Exercise requirements: Copy out the stretch of the entries from their start through the line containing "crop: left 16.899%, right 16.556%", reproducing each line word for word.

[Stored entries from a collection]

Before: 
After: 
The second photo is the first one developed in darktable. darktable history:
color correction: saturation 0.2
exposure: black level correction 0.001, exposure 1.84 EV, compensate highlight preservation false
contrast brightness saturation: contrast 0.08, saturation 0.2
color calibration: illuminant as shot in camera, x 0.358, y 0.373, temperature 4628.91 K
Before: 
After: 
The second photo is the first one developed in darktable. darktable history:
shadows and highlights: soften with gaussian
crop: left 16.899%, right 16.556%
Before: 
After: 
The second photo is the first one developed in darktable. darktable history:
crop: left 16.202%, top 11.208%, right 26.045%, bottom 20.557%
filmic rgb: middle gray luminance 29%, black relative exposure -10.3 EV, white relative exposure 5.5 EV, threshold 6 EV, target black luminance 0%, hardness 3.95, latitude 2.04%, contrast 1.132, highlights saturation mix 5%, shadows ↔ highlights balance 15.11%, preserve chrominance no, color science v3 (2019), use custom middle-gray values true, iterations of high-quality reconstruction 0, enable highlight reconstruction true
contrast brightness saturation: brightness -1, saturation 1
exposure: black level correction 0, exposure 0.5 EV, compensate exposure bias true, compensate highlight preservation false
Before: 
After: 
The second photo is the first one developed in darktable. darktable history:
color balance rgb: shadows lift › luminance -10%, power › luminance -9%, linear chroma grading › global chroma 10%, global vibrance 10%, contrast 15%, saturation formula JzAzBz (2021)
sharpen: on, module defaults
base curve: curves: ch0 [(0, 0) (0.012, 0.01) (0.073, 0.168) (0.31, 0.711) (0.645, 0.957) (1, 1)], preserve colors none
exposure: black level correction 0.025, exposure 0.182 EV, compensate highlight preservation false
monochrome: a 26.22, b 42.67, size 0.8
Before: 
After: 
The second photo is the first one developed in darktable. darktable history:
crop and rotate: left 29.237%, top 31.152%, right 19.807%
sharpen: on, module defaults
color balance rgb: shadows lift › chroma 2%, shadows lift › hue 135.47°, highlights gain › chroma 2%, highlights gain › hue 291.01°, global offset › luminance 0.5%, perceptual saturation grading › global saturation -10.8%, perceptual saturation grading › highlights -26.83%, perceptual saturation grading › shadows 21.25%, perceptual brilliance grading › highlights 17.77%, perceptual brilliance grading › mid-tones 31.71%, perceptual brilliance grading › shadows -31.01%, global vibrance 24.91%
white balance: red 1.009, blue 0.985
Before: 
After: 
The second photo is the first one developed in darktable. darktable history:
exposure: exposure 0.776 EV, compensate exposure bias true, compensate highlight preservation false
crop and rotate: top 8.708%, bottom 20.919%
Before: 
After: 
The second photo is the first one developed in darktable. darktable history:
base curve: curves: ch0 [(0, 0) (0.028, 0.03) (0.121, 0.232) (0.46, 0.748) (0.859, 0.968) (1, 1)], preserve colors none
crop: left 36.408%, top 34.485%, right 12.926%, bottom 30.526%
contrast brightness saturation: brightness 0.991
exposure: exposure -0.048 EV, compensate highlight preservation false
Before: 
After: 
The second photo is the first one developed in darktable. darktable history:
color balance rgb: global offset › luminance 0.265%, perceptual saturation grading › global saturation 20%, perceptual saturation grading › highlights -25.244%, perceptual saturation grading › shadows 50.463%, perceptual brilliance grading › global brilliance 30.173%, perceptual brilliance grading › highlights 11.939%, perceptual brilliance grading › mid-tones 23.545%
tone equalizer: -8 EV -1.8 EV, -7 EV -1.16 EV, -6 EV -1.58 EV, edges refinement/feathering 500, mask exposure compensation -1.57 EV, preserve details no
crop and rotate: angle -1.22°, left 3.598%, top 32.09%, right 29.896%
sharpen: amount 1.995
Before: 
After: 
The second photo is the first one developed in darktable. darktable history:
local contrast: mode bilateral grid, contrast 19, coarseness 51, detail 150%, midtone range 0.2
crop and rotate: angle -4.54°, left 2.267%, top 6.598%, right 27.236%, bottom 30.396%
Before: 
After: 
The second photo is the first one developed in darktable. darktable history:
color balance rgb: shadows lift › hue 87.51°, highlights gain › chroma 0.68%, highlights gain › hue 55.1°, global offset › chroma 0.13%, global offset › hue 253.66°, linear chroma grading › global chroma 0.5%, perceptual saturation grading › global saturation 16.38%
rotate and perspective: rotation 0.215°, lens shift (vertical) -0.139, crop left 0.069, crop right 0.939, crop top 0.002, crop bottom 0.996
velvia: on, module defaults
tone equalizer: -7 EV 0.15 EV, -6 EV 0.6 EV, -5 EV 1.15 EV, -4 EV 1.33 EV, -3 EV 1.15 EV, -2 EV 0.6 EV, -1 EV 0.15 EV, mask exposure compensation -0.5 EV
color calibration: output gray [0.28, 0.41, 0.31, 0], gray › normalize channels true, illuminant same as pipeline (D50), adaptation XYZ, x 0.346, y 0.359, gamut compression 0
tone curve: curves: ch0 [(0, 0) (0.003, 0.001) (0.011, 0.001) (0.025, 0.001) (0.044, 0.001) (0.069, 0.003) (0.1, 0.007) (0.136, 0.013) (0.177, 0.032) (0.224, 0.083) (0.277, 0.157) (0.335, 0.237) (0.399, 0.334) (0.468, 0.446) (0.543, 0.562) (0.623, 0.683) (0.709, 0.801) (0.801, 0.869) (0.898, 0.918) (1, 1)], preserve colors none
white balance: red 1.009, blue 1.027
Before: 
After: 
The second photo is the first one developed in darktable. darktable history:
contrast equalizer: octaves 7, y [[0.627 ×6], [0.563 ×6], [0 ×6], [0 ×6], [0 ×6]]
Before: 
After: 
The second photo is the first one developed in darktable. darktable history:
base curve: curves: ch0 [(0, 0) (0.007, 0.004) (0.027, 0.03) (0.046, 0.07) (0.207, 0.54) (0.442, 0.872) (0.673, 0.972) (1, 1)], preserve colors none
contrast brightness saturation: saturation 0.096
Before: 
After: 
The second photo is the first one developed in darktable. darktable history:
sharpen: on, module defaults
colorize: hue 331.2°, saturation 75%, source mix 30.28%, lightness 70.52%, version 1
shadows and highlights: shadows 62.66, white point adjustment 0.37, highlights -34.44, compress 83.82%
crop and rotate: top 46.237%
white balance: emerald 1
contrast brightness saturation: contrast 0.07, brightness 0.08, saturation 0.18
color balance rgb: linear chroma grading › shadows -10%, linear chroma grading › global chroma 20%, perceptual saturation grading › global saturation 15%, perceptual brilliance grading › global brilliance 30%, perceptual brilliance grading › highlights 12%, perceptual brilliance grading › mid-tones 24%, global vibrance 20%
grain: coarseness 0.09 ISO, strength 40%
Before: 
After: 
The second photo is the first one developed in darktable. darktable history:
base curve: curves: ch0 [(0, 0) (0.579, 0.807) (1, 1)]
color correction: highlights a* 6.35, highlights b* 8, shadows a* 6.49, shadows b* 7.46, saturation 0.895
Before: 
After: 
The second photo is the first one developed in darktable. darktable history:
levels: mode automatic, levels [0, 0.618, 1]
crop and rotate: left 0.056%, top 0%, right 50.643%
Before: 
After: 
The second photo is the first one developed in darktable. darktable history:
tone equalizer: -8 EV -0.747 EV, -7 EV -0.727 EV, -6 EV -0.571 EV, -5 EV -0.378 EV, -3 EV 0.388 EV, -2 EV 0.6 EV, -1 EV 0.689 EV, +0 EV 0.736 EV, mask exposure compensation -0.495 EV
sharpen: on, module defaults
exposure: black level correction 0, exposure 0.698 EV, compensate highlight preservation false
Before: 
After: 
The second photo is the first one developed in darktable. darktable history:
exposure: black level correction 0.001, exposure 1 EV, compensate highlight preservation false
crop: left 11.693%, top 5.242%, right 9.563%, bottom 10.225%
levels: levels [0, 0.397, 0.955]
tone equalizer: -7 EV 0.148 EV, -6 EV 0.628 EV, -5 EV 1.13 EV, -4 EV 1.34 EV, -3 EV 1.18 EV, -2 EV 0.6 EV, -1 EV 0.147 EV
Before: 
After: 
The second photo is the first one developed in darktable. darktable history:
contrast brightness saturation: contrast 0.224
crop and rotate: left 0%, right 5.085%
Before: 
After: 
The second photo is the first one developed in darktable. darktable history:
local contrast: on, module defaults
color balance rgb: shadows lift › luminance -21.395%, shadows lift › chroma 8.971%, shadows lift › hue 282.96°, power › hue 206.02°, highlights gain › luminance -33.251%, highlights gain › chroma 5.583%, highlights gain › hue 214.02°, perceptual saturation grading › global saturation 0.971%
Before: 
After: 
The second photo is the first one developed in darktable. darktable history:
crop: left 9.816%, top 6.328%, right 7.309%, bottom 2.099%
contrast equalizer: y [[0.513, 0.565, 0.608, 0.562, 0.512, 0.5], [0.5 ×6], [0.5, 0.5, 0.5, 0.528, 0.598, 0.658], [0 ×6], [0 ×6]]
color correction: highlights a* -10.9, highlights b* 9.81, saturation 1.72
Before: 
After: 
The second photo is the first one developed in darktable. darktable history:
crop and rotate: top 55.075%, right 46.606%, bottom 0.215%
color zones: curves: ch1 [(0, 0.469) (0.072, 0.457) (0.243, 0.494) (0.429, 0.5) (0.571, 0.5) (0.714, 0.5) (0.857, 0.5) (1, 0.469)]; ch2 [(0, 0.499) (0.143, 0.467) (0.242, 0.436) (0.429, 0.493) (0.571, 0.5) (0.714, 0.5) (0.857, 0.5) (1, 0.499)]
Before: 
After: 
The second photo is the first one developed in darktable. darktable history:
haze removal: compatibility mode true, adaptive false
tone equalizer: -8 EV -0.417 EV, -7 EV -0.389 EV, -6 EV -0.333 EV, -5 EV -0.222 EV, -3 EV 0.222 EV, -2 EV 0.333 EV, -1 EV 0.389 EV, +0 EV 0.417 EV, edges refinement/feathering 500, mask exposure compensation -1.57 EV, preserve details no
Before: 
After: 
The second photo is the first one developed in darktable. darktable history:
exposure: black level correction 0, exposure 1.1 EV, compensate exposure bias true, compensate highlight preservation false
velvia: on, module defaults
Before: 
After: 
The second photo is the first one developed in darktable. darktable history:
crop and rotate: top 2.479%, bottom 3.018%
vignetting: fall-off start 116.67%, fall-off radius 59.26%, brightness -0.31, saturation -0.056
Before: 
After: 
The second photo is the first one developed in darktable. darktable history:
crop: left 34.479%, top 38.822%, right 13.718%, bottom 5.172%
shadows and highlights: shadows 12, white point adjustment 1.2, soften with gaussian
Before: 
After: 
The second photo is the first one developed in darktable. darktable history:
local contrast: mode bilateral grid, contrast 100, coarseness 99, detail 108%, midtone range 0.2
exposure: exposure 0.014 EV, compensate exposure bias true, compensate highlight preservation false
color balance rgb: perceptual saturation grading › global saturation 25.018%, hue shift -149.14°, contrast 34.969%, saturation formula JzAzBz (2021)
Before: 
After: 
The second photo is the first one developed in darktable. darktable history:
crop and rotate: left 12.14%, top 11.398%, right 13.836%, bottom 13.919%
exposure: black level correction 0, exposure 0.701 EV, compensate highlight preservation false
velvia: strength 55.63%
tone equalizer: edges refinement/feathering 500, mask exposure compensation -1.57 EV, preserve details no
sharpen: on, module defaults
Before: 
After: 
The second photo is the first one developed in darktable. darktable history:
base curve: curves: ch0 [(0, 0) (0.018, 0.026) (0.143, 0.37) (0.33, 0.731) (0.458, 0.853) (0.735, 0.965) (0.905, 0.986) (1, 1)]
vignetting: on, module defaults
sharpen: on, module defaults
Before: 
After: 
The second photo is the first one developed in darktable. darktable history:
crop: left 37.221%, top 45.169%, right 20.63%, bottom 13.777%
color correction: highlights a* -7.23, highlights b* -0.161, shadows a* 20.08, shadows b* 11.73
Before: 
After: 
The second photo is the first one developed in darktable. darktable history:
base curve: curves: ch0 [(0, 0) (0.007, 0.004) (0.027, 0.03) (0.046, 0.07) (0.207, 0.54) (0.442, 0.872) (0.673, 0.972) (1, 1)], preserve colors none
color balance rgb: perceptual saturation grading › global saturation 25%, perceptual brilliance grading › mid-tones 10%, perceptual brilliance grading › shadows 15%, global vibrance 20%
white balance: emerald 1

Exercise response:
Before: 
After: 
The second photo is the first one developed in darktable. darktable history:
color correction: saturation 0.2
exposure: black level correction 0.001, exposure 1.84 EV, compensate highlight preservation false
contrast brightness saturation: contrast 0.08, saturation 0.2
color calibration: illuminant as shot in camera, x 0.358, y 0.373, temperature 4628.91 K
Before: 
After: 
The second photo is the first one developed in darktable. darktable history:
shadows and highlights: soften with gaussian
crop: left 16.899%, right 16.556%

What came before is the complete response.